This past week, I travelled to Liverpool to attend the 10th annual conference hosted by the British Society for Literature and Science. This is my fifth year of attendance; I started my involvement with the society in 2010, the year after I began my PhD. I guess you could say this is the place where I ‘cut my teeth’ in the interdisciplinary field of medicine, culture and their representation in literature.
My career trajectory has until last year been relatively a straight arrow. My academic studies have been focused strictly in English: literature, writing, editing and research. During the 4 year interruption between my masters and PhD, I worked as an editor in trade publishing and for the U.S. Government. I’ve had a very defined career path. Technical.

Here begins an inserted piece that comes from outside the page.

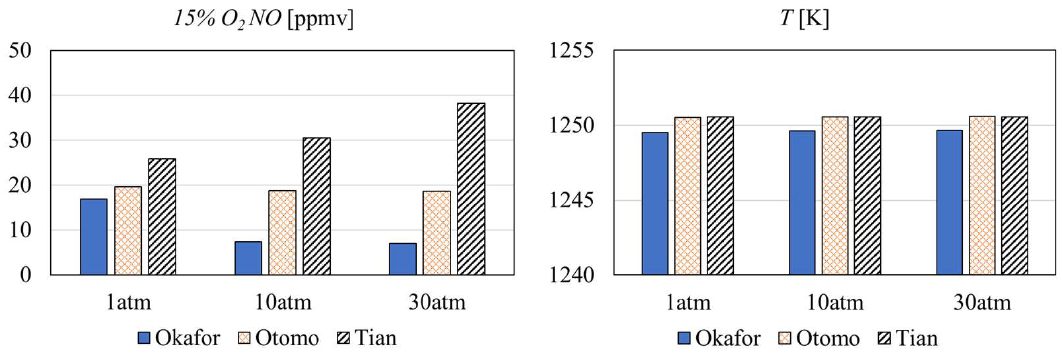
Figure 10. Effects of reactor pressure and chemical mechanism in AS CRN.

Fast forward to now, where I have been leading a much more ambiguous interdisciplinary project in my historical overview of the development of the Malawian illness narrative. My research is taking a more qualitative turn. During my time at Edinburgh, I’ve taken part in a more diverse array of projects and presentations and I’m still navigating my way around various disciplines modes of research.
Therefore, to find myself immersed in literature again at BSLS was quite a surprisingly warm feeling. Martin Willis, Sharon Ruston, Daniel Brown, Peter Middleton, Janine Rogers and Michael Whitworth led an impressive round-table discussion on the function of analogy in Literature and Science studies. Never mind that the room was freezing but it was a really engaging discussion that brought me back to my own criticisms of Susan Sontag and her stance on eliminating all illness metaphors. It was argued that analogy can be a methodological tool and metaphor can be conceptualized as transmutation. Martin Willis spoke about symbolism and urged a close reading of Paul Ricoeur. I found myself so enthralled because it really threw me back into the dialogue of the literary theorist.
Earlier in my career, I remember many times having prepared a thorough reading of a book and completely disappointed that we spent one hour discussing on paragraph trying to ascribe meaning to a passage. Over time I began to see that as a signifier of the beautiful art that is literary studies. I’m not sure where I will be next year in terms of a research post but I definitely feel as though I reconnect to my inner literary theorist over the past few days.